6. Add logincontroller to implement login logic


namespace MVCAuthorizeTest.Controllers
{
 public class LoginController : Controller
 {
 [AllowAnonymous]
 // GET: Login
 public ActionResult Index(string returnUrl)
 {
  ViewBag.ReturnUrl = returnUrl;
  return View();
 }

 [HttpPost]
 [AllowAnonymous]
 public ActionResult Index(string name, string password, bool rememberMe, string returnUrl)
 {
  var account = new UserData()
  {
  UserName = name,
  UserId = 110,
  Roles = new List<int>() { 1, 2, 3 }
  };
  HttpFormsAuthentication.SetAuthenticationCoolie(account, rememberMe ? 7 : 0);
  if (Url.IsLocalUrl(returnUrl) && returnUrl.Length > 1 && returnUrl.StartsWith("/") && !returnUrl.StartsWith("//") && !returnUrl.StartsWith("/\"))
  {
  return Redirect(returnUrl);
  }
  else
  {
  return RedirectToAction("Index", "Home");
  }
 }

 // POST: /Account/LogOff
 [HttpPost]
 public ActionResult LogOff()
 {
  System.Web.Security.FormsAuthentication.SignOut();
  return RedirectToAction("Index", "Home");
 }
 }
}

7. Add feature labels to controllers or actions that need to be verified


 [FormAuthorize(Roles = "1,2")]
 public class HomeController : Controller
 {
 [FormAuthorize]
 public ActionResult Index()
 {
  return View();
 }
 }

Pictured

8. Add global registration filter in add filterconfig to reduce the setting of each action.

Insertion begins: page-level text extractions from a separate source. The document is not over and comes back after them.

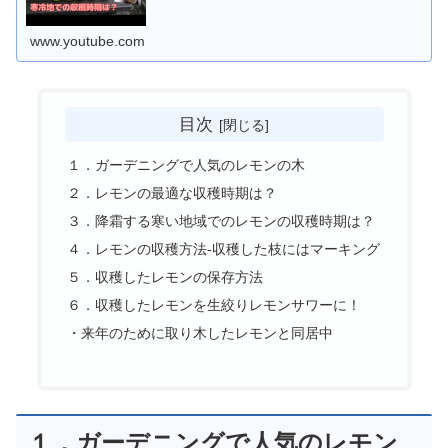
で大丈夫なのでしょうか？？結論...
www.youtube.com
目次
１．ガーデニングで人気のレモンの木
２．レモンの最適な収穫時期は？
３．降霜する寒い地域でのレモンの収穫時期は？
４．レモンの収穫方法-収穫した枝にはマーキング
５．収穫したレモンの保存方法
６．収穫したレモンを生絞りレモンサワーに！
・来年のために取り木したレモンと同居中
１．ガーデニングで人気のレモン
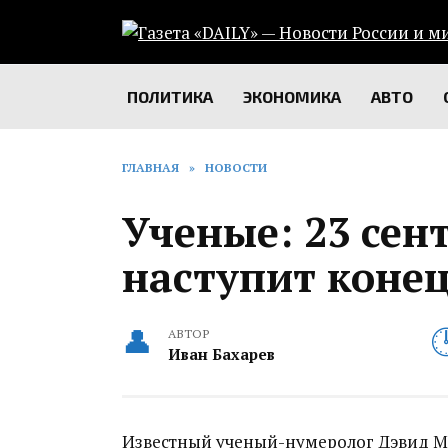
Перейти
к
содержанию
ПОЛИТИКА
ЭКОНОМИКА
АВТО
ГЛАВНАЯ
»
НОВОСТИ
Ученые: 23 сен
наступит конец
АВТОР
Иван Бахарев
Известный ученый-нумеролог Дэвид М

If there are pages that do not need to be verified, add the [allowanymous] feature

public class FilterConfig
 {
 public static void RegisterGlobalFilters(GlobalFilterCollection filters)
 {
 filters.Add(new HandleErrorAttribute());
 //Global register filter
 filters.Add(new FormAuthorizeAttribute());
 }
 }

The above is the whole content of this article. I hope it will help you in your study, and I hope you can support developepaer more.